Tracking at the HL-LHC in ATLAS and CMS will be very challenging. In particular, the pattern recognition will be very resource hungry, as extrapolated from current conditions. There is a huge on-going effort to optimise the current software. In parallel, completely different approaches should be explored.
To reach out to Computer Science specialists, a Tracking Machine Learning challenge (trackML) is being set up, building on the experience of the successful Higgs Machine Learning challenge in 2014 (which associated ATLAS and CMS physicists with Computer Scientists). A few relevant points:
• A dataset consisting of a simulation of a typical full Silicon LHC experiments has been created, listing for each event the measured 3D points, and the list of 3D points associated to a true track. The data set is large to allow the training of data hungry Machine Learning methods : the orders of magnitude are : one million event, 10 billion tracks, 1 terabyte. Typical CPU time spent by traditional algorithms is 100s per event.

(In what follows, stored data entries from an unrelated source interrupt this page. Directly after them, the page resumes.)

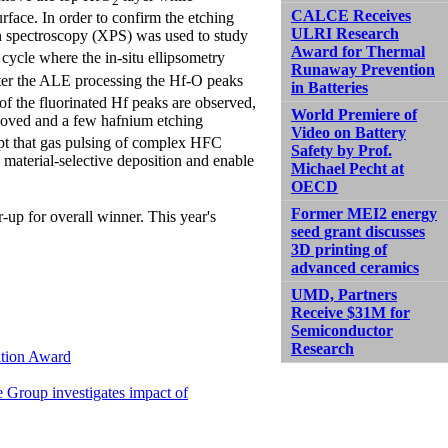
2
CALCE Receives
rface. In order to confirm the etching
ULRI Research
n spectroscopy (XPS) was used to study
Award for Thermal
 cycle where the in-situ ellipsometry
Runaway Prevention
fter the ALE processing the Hf-O peaks
in Batteries
 of the fluorinated Hf peaks are observed,
World Premiere of
emoved and a few hafnium etching
Video on Battery
ept that gas pulsing of complex HFC
Safety by Prof.
material-selective deposition and enable
Michael Pecht at
OECD
Former MEI2 energy
r-up for overall winner. This year's
seed grant discusses
3D printing of
advanced ceramics
UMD, Partners
Receive $31M for
Semiconductor
Research
ation Award
e Group investigates impact of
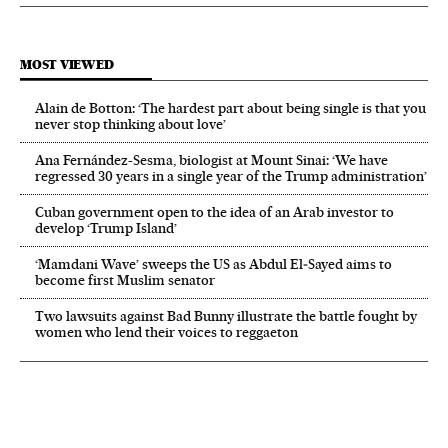
MOST VIEWED
Alain de Botton: ‘The hardest part about being single is that you
never stop thinking about love’
Ana Fernández-Sesma, biologist at Mount Sinai: ‘We have
regressed 30 years in a single year of the Trump administration’
Cuban government open to the idea of an Arab investor to
develop ‘Trump Island’
‘Mamdani Wave’ sweeps the US as Abdul El‑Sayed aims to
become first Muslim senator
Two lawsuits against Bad Bunny illustrate the battle fought by
women who lend their voices to reggaeton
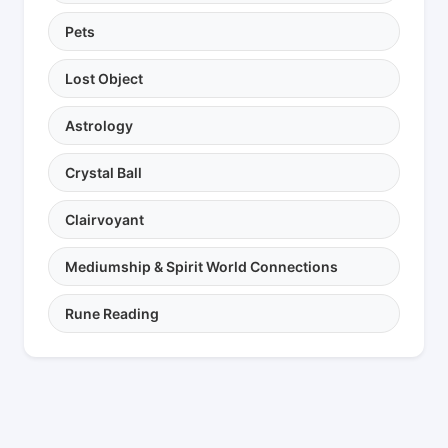
Pets
Lost Object
Astrology
Crystal Ball
Clairvoyant
Mediumship & Spirit World Connections
Rune Reading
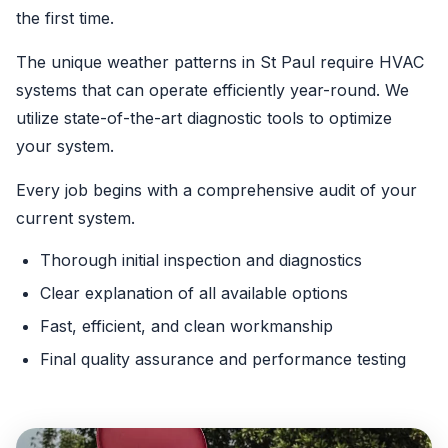
the first time.
The unique weather patterns in St Paul require HVAC
systems that can operate efficiently year-round. We
utilize state-of-the-art diagnostic tools to optimize
your system.
Every job begins with a comprehensive audit of your
current system.
Thorough initial inspection and diagnostics
Clear explanation of all available options
Fast, efficient, and clean workmanship
Final quality assurance and performance testing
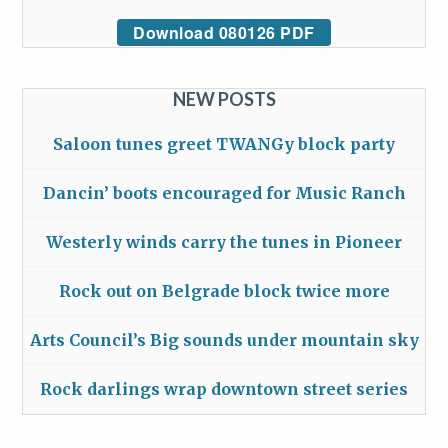
Download 080126 PDF
NEW POSTS
Saloon tunes greet TWANGy block party
Dancin’ boots encouraged for Music Ranch
Westerly winds carry the tunes in Pioneer
Rock out on Belgrade block twice more
Arts Council’s Big sounds under mountain sky
Rock darlings wrap downtown street series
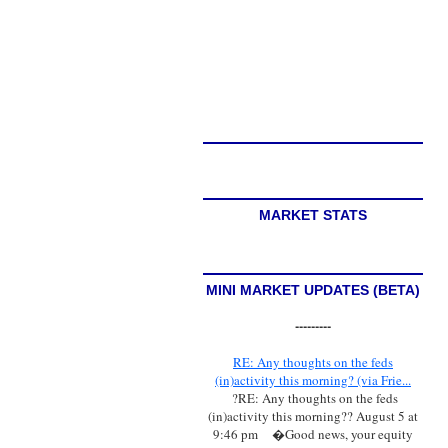
MARKET STATS
MINI MARKET UPDATES (BETA)
---------
RE: Any thoughts on the feds
(in)activity this morning? (via Frie...
?RE: Any thoughts on the feds
(in)activity this morning?? August 5 at
9:46 pm
�Good news, your equity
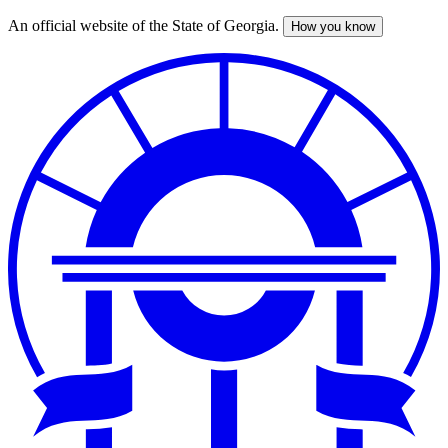
An official website of the State of Georgia.
How you know
Skip
to
main
content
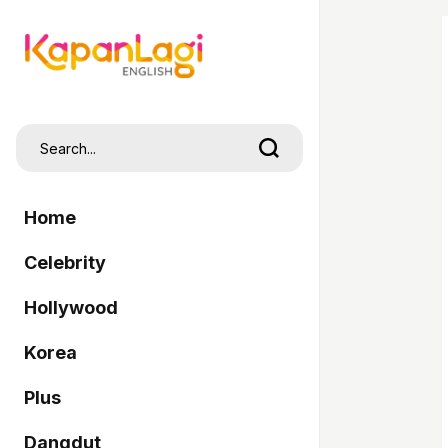
Home
Celebrity
Hollywood
Korea
Plus
Dangdut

• The participants to the challenge should find the tracks in an additional test dataset, meaning building the list of 3D points belonging to each track (deriving the track parameters is not the topic of the challenge)
• A figure of merit should be defined which combines the CPU time, the efficiency and the fake rate (with an emphasis on CPU time)
• The challenge platforms should allow measuring the figure of merit and to rate the different algorithms submitted.
The emphasis is to expose innovative approaches, rather than hyper-optimising known approaches. Machine Learning specialists have showed a deep interest to participate to the challenge, with new approaches like Convolutional Neural Network, Deep Neural Net, Monte Carlo Tree Search and others.
A slimmed down 2D version of the challenge will be proposed right after this talk, and will be introduced here.